4. Learning by doing

This is one best form of developing a study skill – doing things practically based on what one read in the text book although it may not be possible to experiment or implement everything practically. One has to develop the habit of experiencing them practically if there any opportunity exists. For example, college lab exercises, applying them on real world situations.

5. Flash cards

This is the most common method of keeping tab of topics read. It is done through a small post card where key words are noted down for quick reference. Majority of the students keep them handy instead of keeping complete notes or text books. This helps in developing hints to the topics and improvising the whole content from the keywords.

6. Mind maps

It is the best technique to relate topics and associate links among them. Mind map is a powerful tool which follows a tree or hierarchical structure to a particular topic. It is also a great brainstorming method to generate more ideas for essay writing, comprehension, and critical thinking. It sharpens the thought process by looking at various perspectives to the subject.
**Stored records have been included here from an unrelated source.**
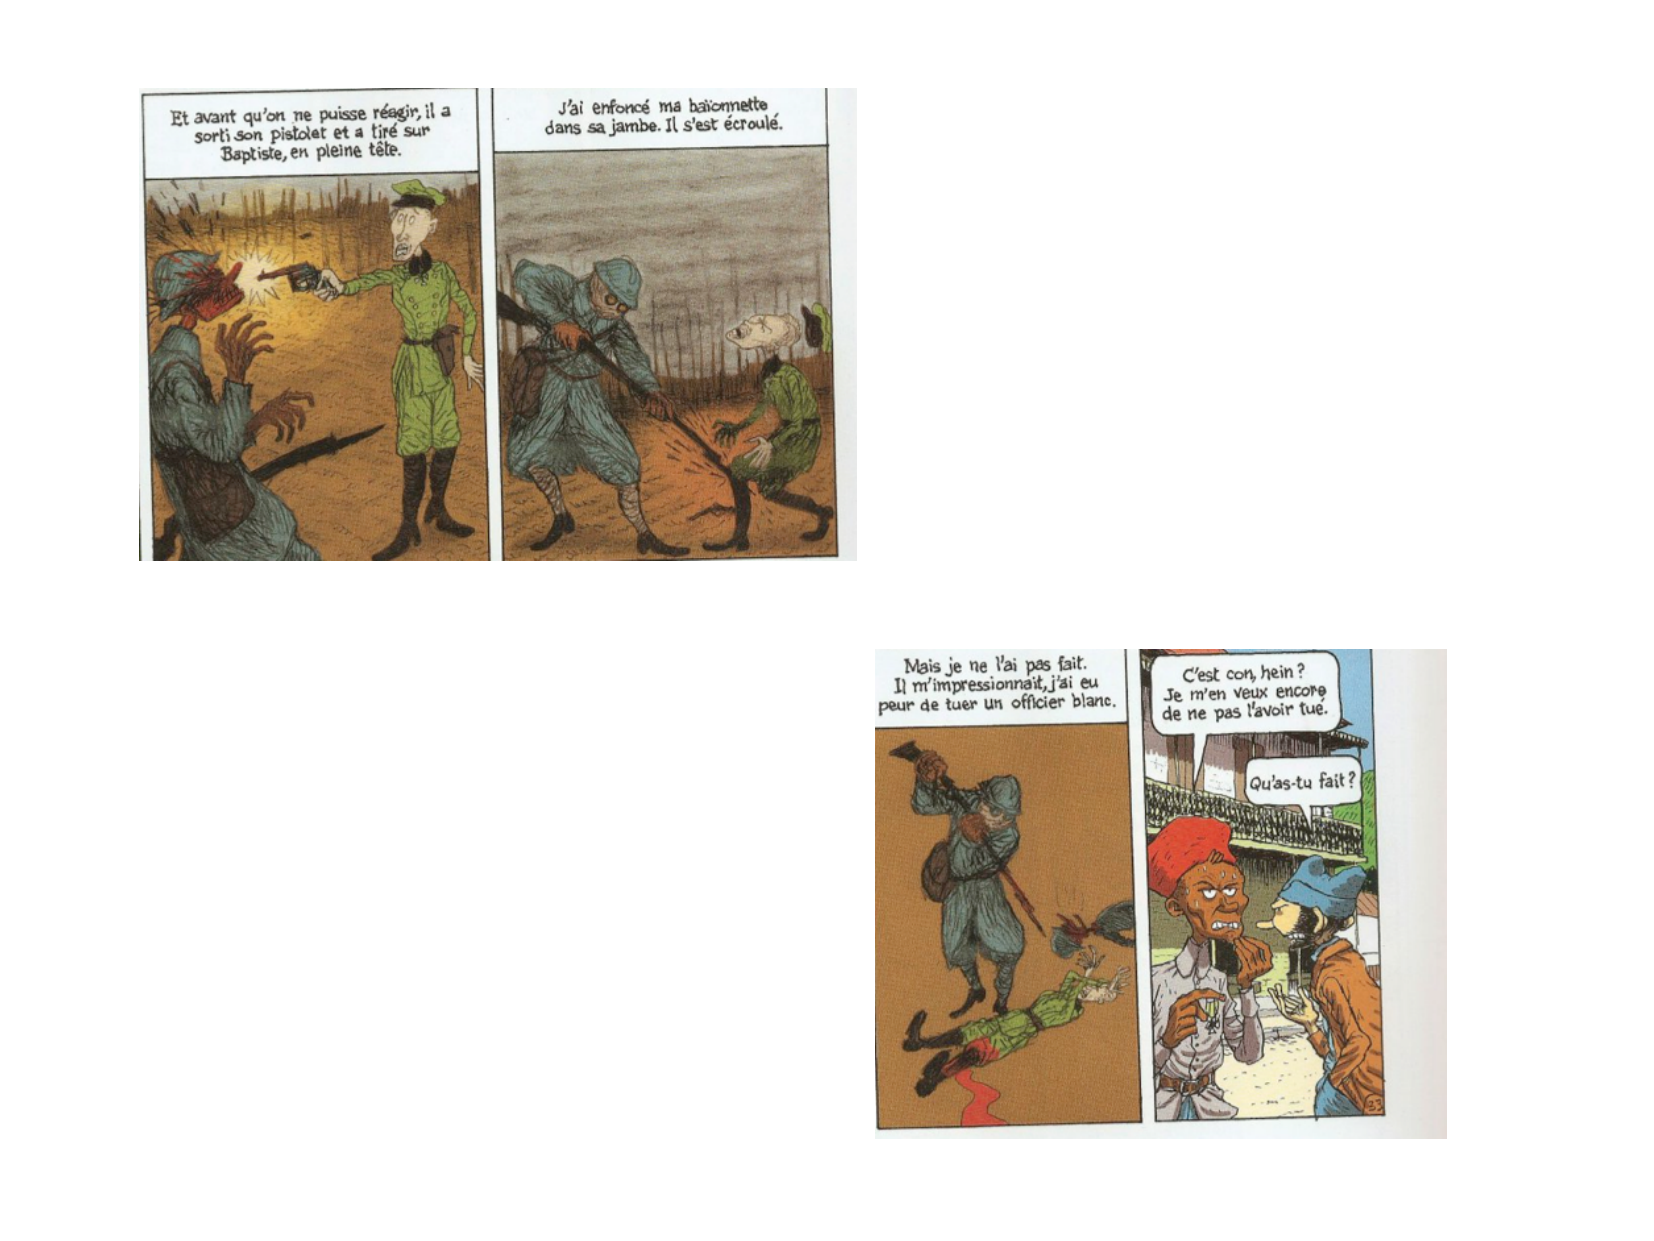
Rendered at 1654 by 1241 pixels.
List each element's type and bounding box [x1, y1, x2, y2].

picture [139, 88, 857, 561]
picture [875, 649, 1447, 1139]
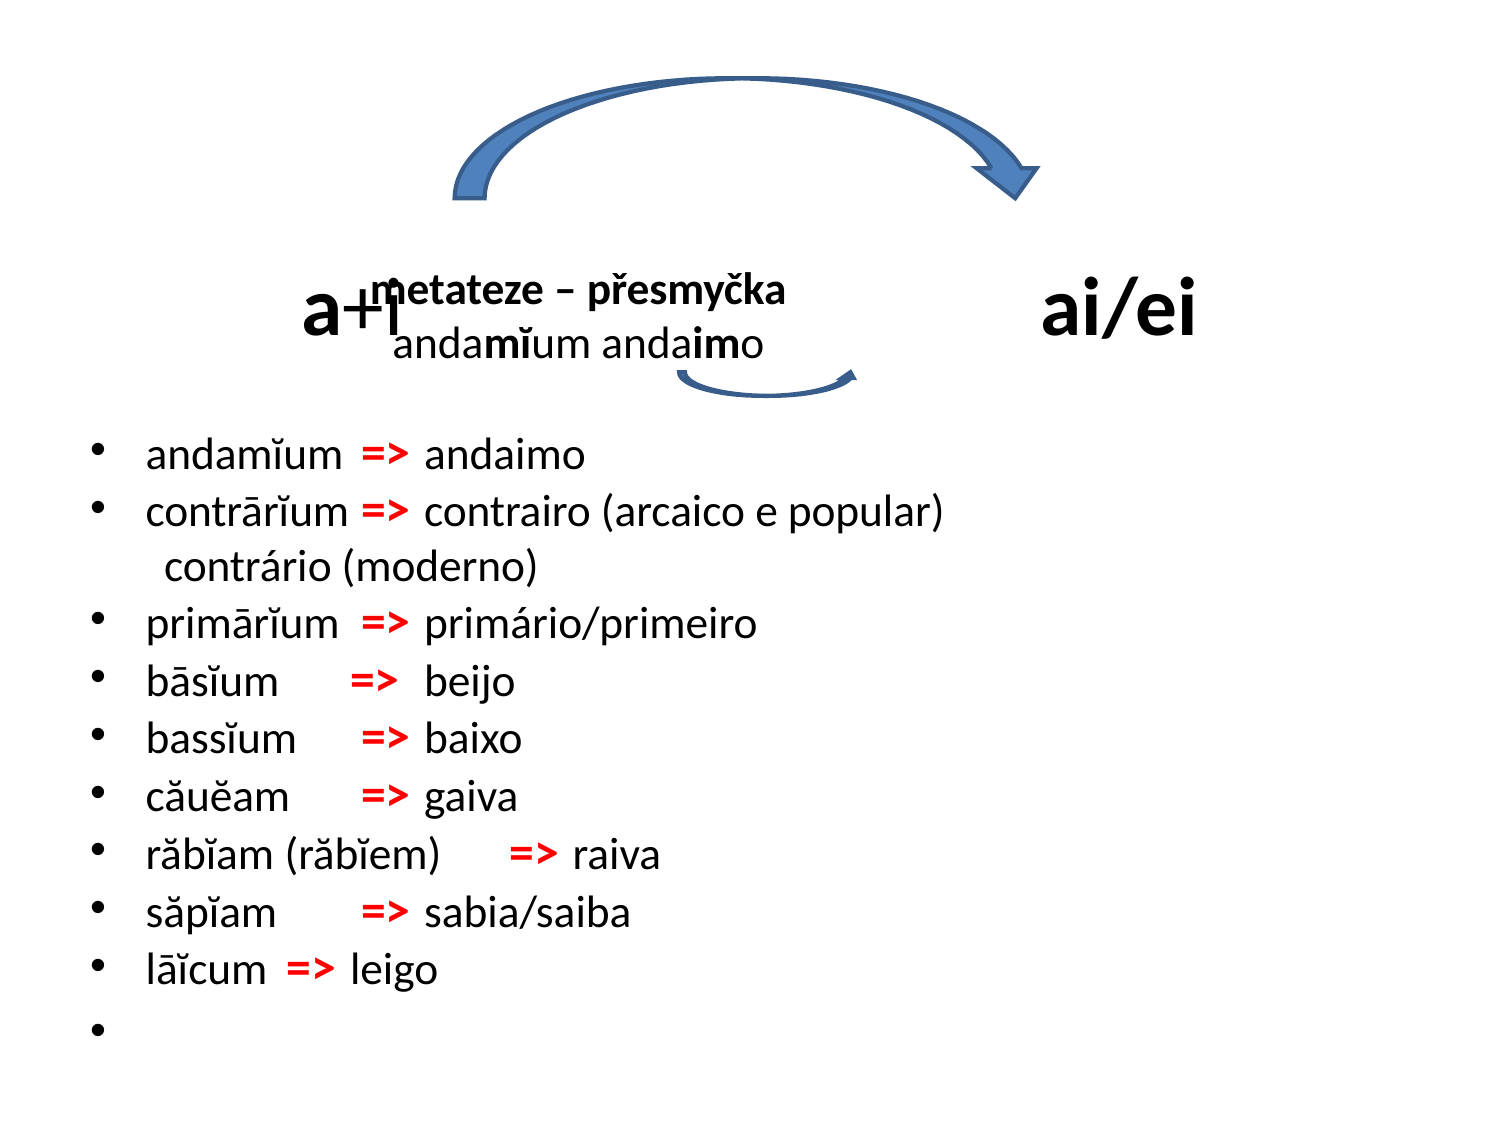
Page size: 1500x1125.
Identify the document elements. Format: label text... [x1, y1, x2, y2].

7. Group discussion and quizzes

Revise the topics through a group discussion with friends to further improve your memory. It is better to allot 30 minutes of time for discussion and clarifications. To make it more interesting, conduct small quizzes through rapid fire rounds, puzzles and other form of investigative learning. This also builds communication and social skills.

8. Relaxation methods

It is vital to keep a healthy mind and body. Taking breaks and rests for 10-15 minutes between studies keeps the mind relaxed. It is recommended to have a minimum of seven hours sound sleep. It rejuvenates both body and mind. The mental pressure can be released by playing sports, doing work outs and spending quality time with family and friends. Practicing meditation, deep breathing exercises and yoga are great methods to improving concentration and focus.

In summary, study skills are both innate and acquired by nature. They may vary across individuals but several common and working practices can be derived and applied by all students to hone and improvise their existing skills.